>>>

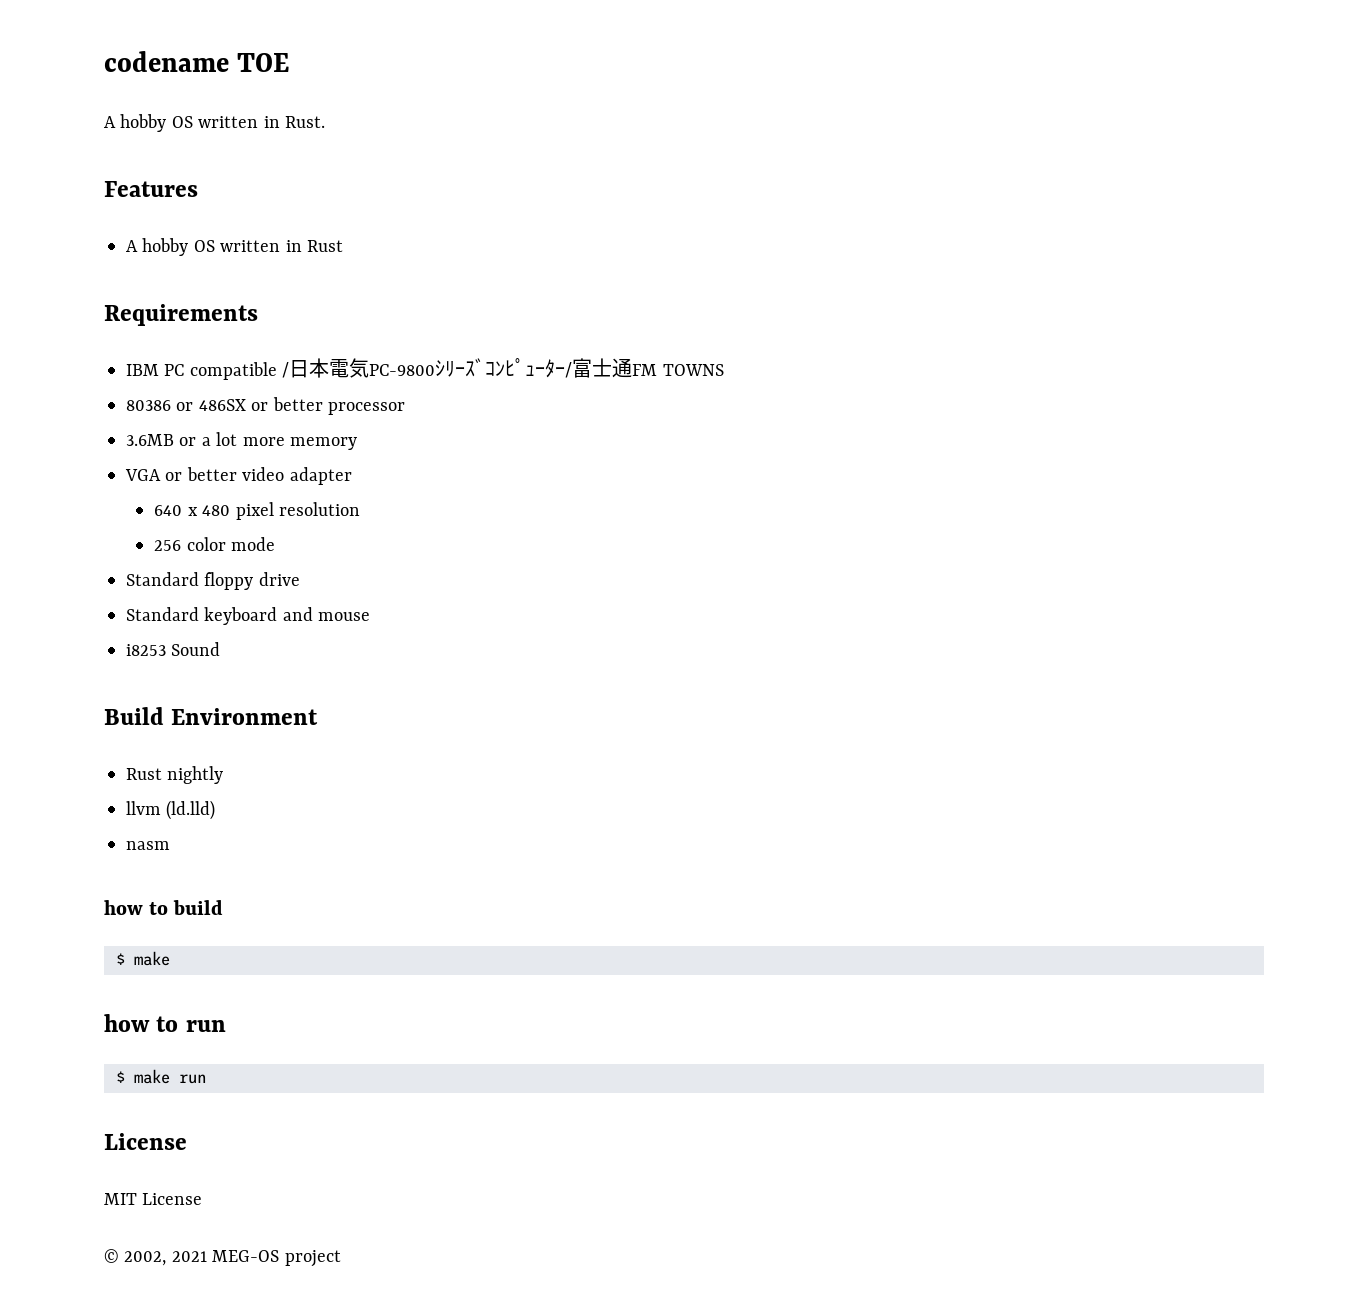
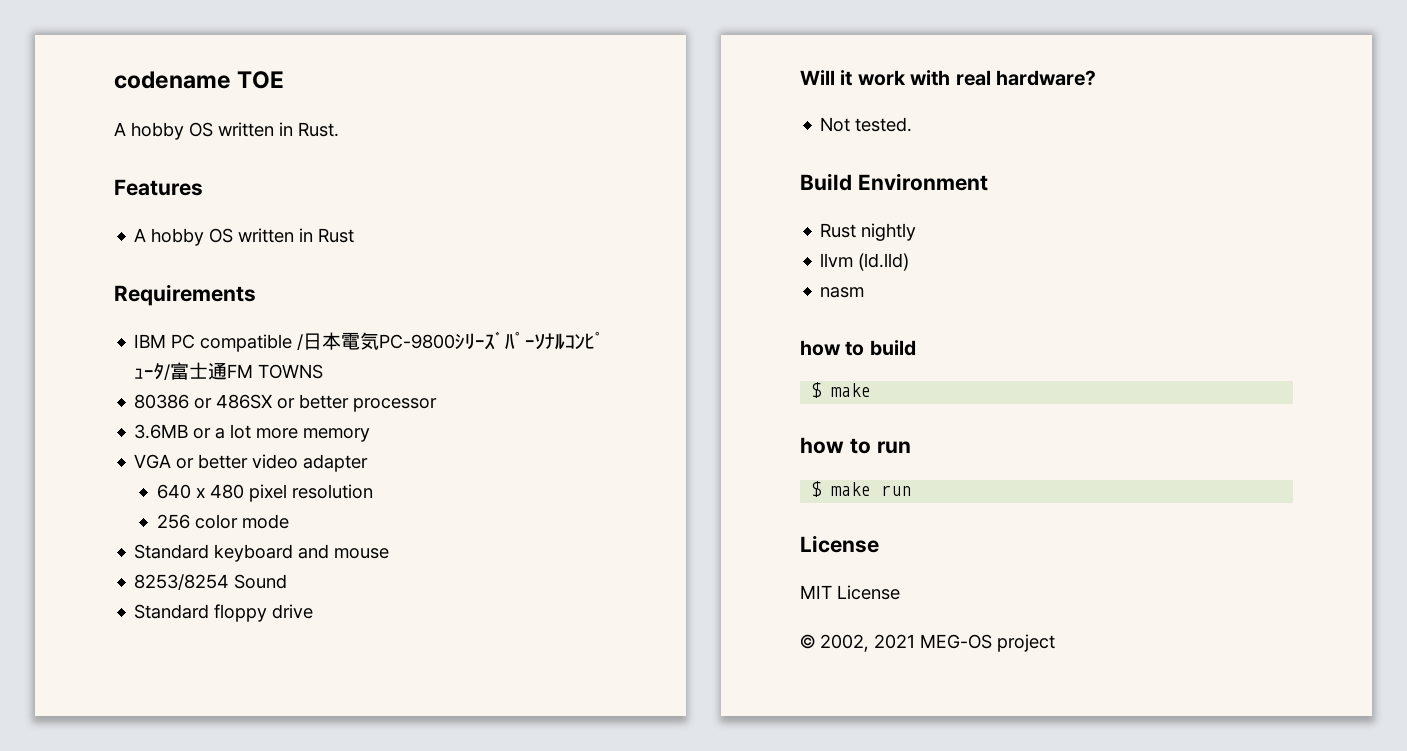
(486, 367) none -> [505,331,566,350] ﾊﾟｰｿﾅﾙ
[555,367,566,376] ｰ -> (165, 371) none
[126,572,300,590] // Standard floppy drive -> (289, 521) none
[126,644,166,656] i8253 -> [134,574,230,590] 8253/8254
(221, 649) none -> [134,604,314,622] [800,70,1096,86] [820,117,913,132] // Standard floppy drive // Will it work with real hardware? // Not tested.

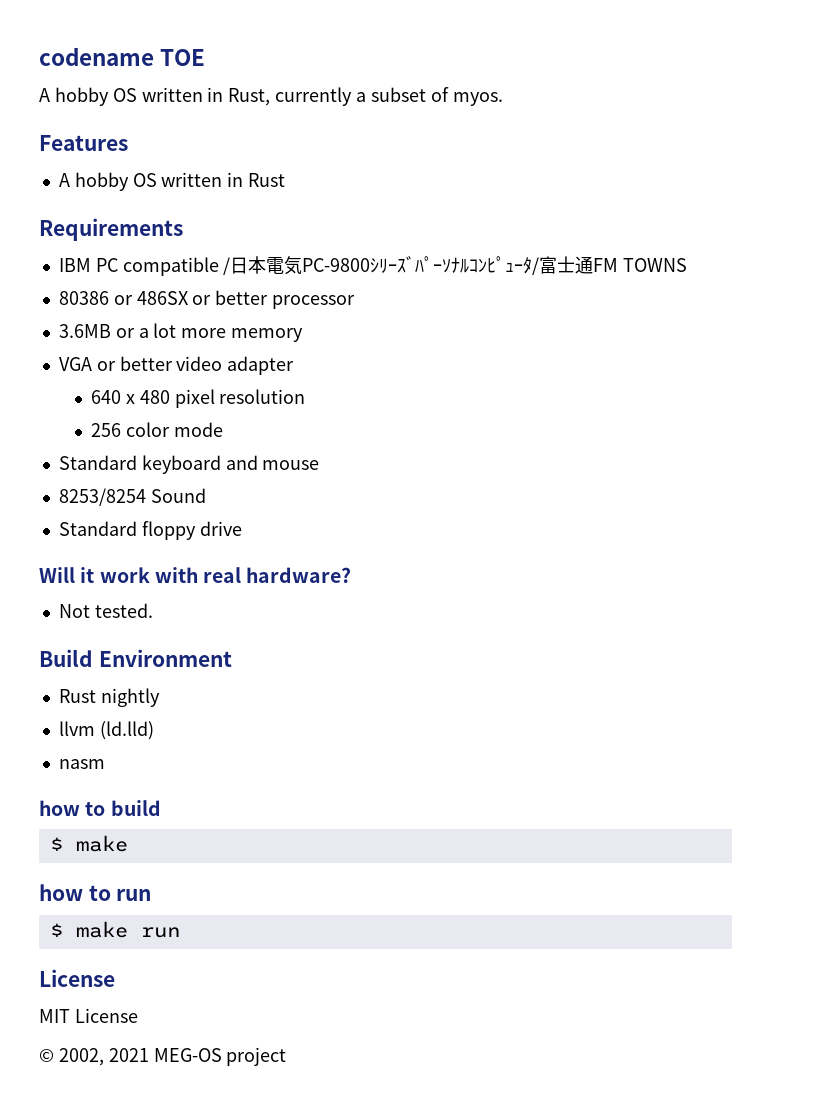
[298,122,339,137] Rust. -> [228,87,503,106] Rust, currently a subset of myos.

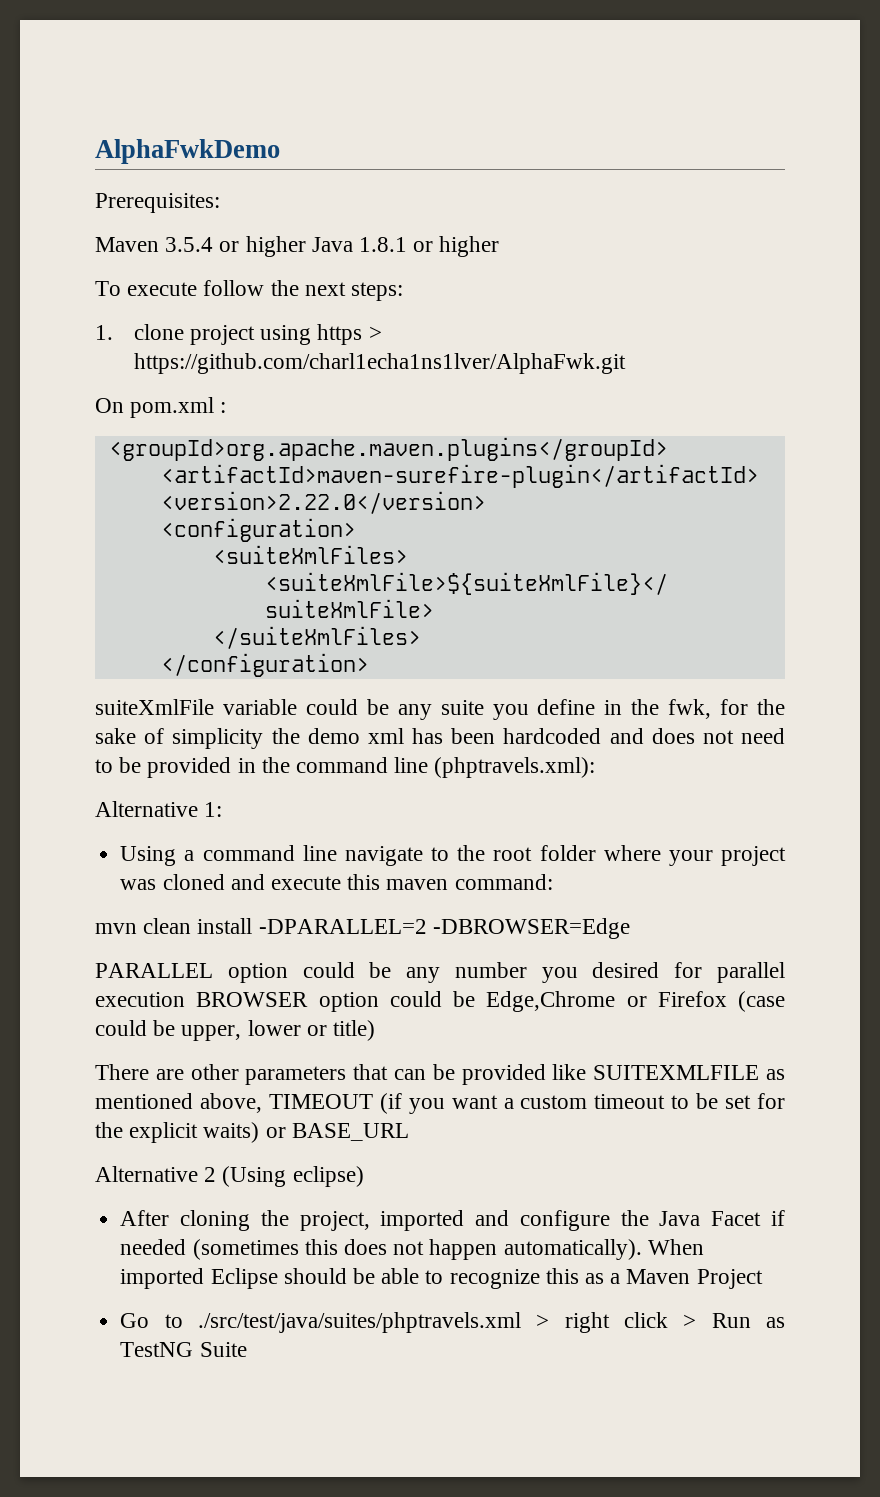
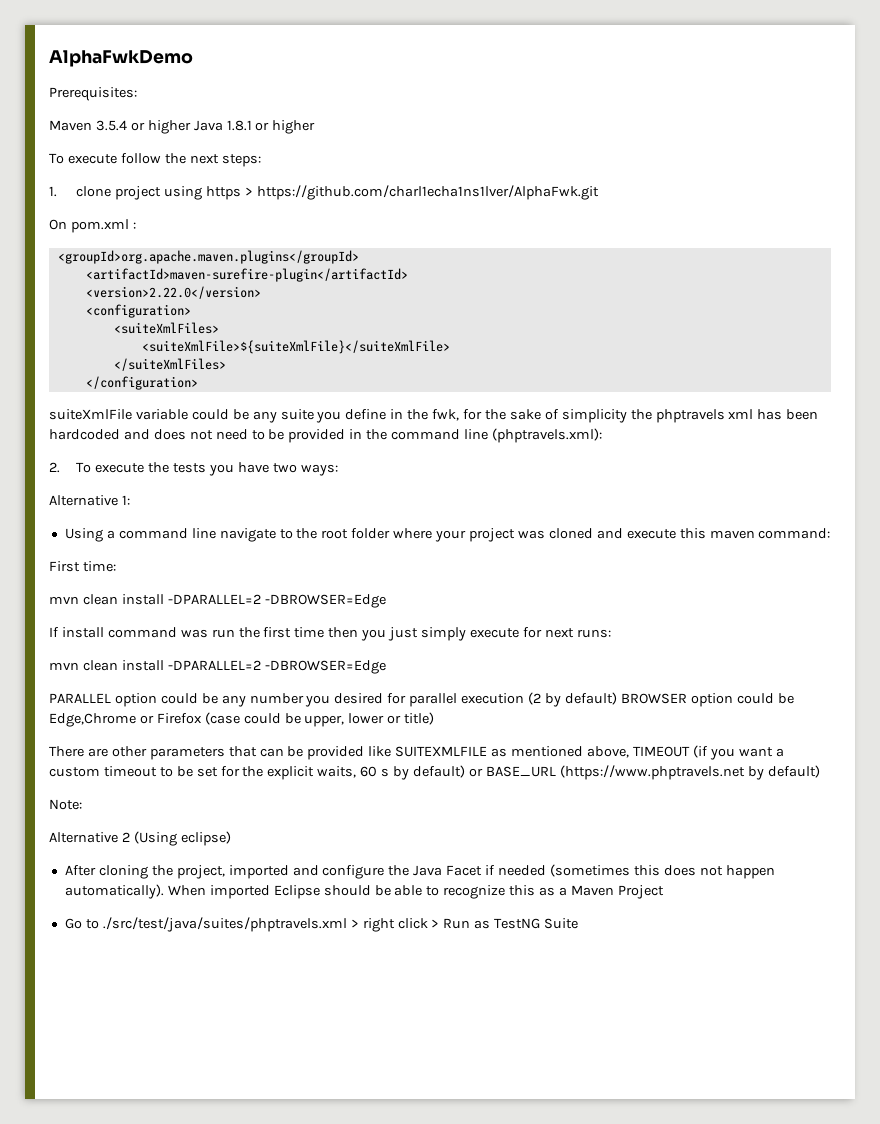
[307,728,360,744] demo -> [655,409,725,423] phptravels
(596, 767) none -> [49,462,338,476] // 2. To execute the tests you have two ways:
(553, 882) none -> [49,561,116,572] [49,594,386,608] [49,627,611,641] // First time: // mvn clean install -DPARALLEL=2 -DBROWSER=Edge // If install command was run the first time then you just simply execute for next runs:
(185, 999) none -> [528,692,617,707] (2 by default)
[203,1122,409,1143] waits) or BASE_URL -> [317,765,820,780] [49,799,82,810] waits, 60 s by default) or BASE_URL (https://www.phptravels.net by default) // Note:

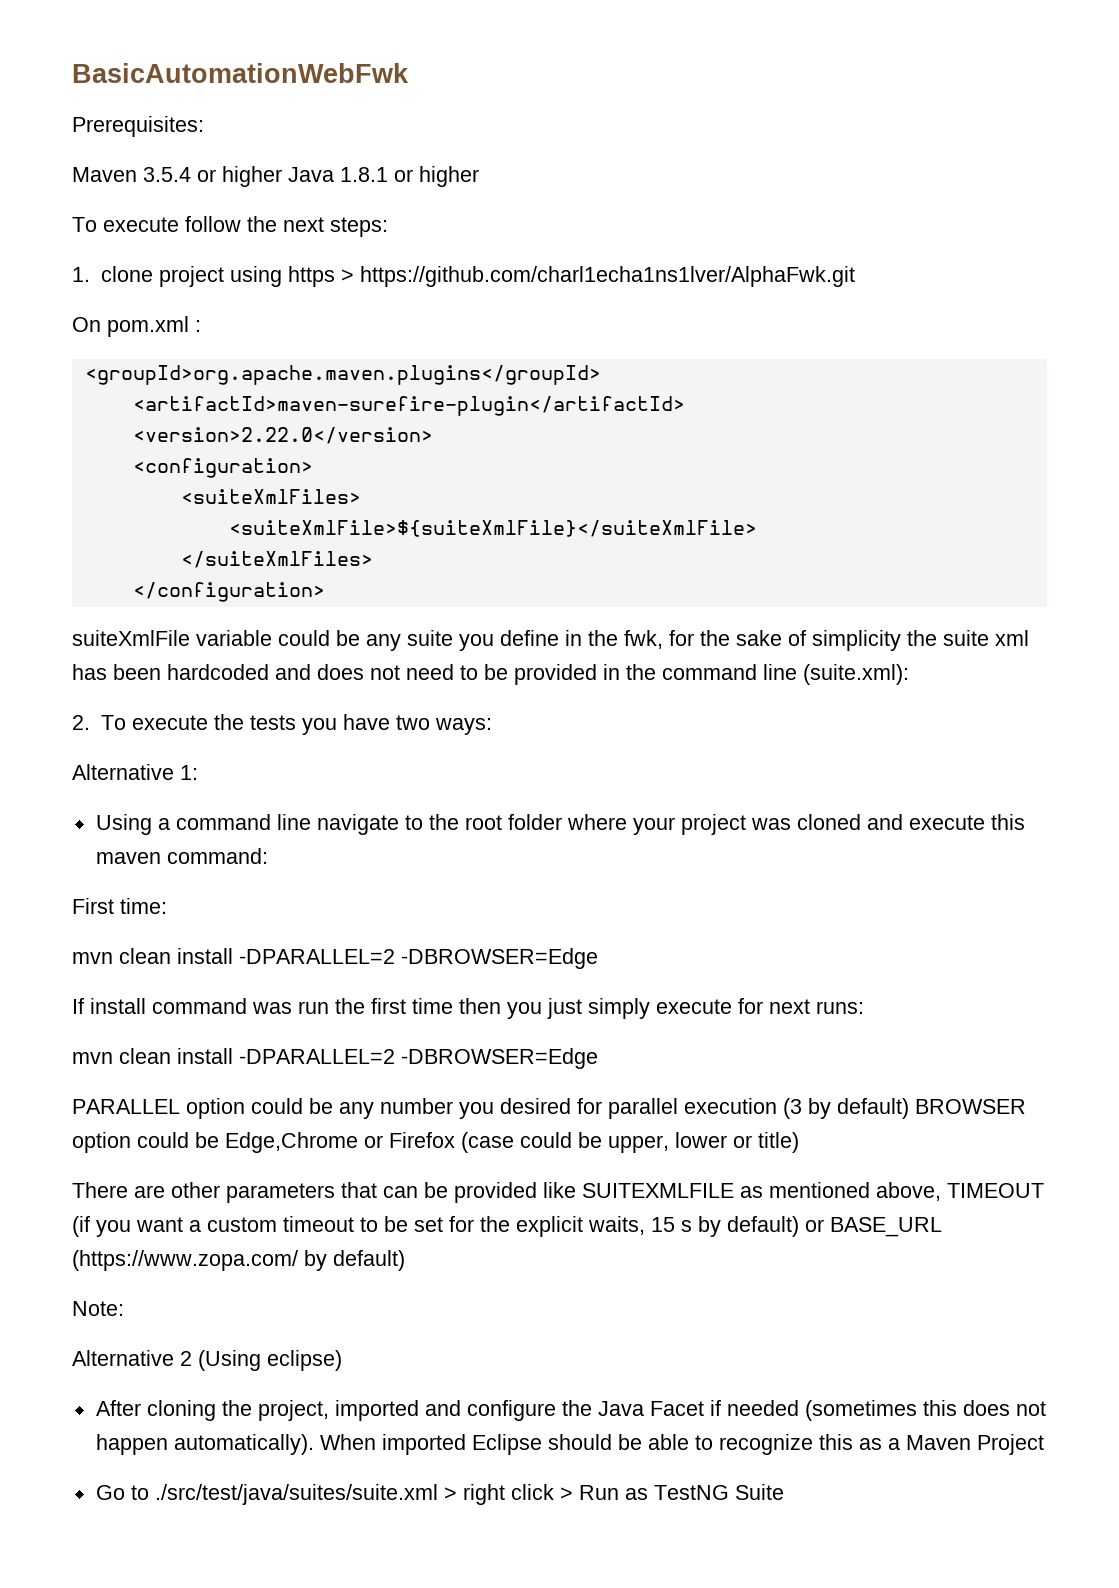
[49,50,193,67] AlphaFwkDemo -> [72,63,409,83] BasicAutomationWebFwk
[655,409,725,423] phptravels -> [943,630,989,646] suite
[491,428,602,443] (phptravels.xml): -> [803,664,909,685] (suite.xml):
[528,692,542,705] (2 -> [783,1098,802,1119] (3
[360,766,378,777] 60 -> [651,1217,675,1232] 15
[559,765,745,780] (https://www.phptravels.net -> [72,1250,298,1271] (https://www.zopa.com/
[102,917,347,932] ./src/test/java/suites/phptravels.xml -> [154,1484,438,1505] ./src/test/java/suites/suite.xml

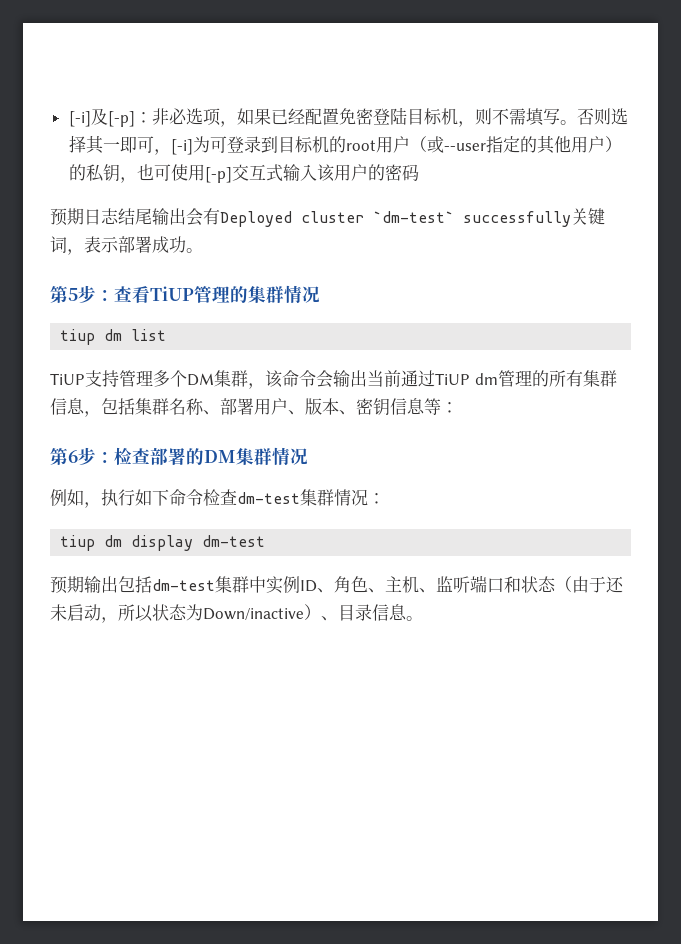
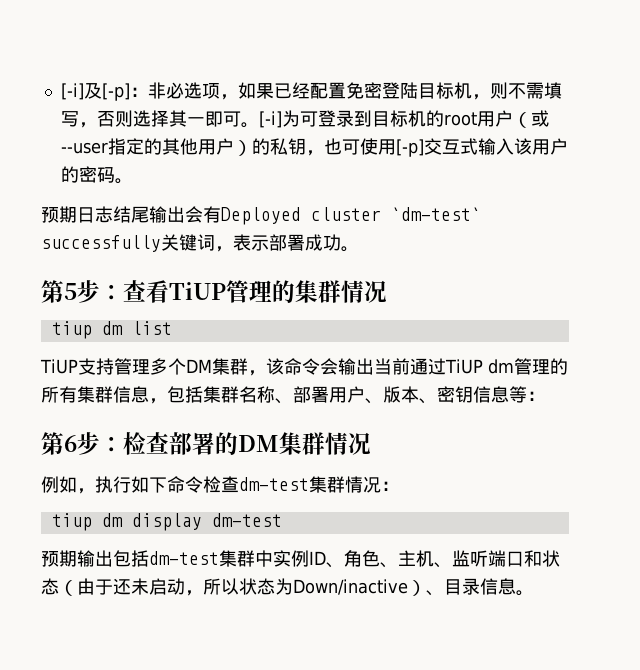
[559,120,577,125] 。 -> [78,122,97,128] ，
[153,149,171,155] ， -> [240,122,259,128] 。
(419, 172) none -> [114,178,133,184] 。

<<<

Leave the pictures aside and print exactly, and only, the lines from the one with "[655,409,725,423] phptravels ->" through the end of the data, both included.

[655,409,725,423] phptravels -> [943,630,989,646] suite
[491,428,602,443] (phptravels.xml): -> [803,664,909,685] (suite.xml):
[528,692,542,705] (2 -> [783,1098,802,1119] (3
[360,766,378,777] 60 -> [651,1217,675,1232] 15
[559,765,745,780] (https://www.phptravels.net -> [72,1250,298,1271] (https://www.zopa.com/
[102,917,347,932] ./src/test/java/suites/phptravels.xml -> [154,1484,438,1505] ./src/test/java/suites/suite.xml

[559,120,577,125] 。 -> [78,122,97,128] ，
[153,149,171,155] ， -> [240,122,259,128] 。
(419, 172) none -> [114,178,133,184] 。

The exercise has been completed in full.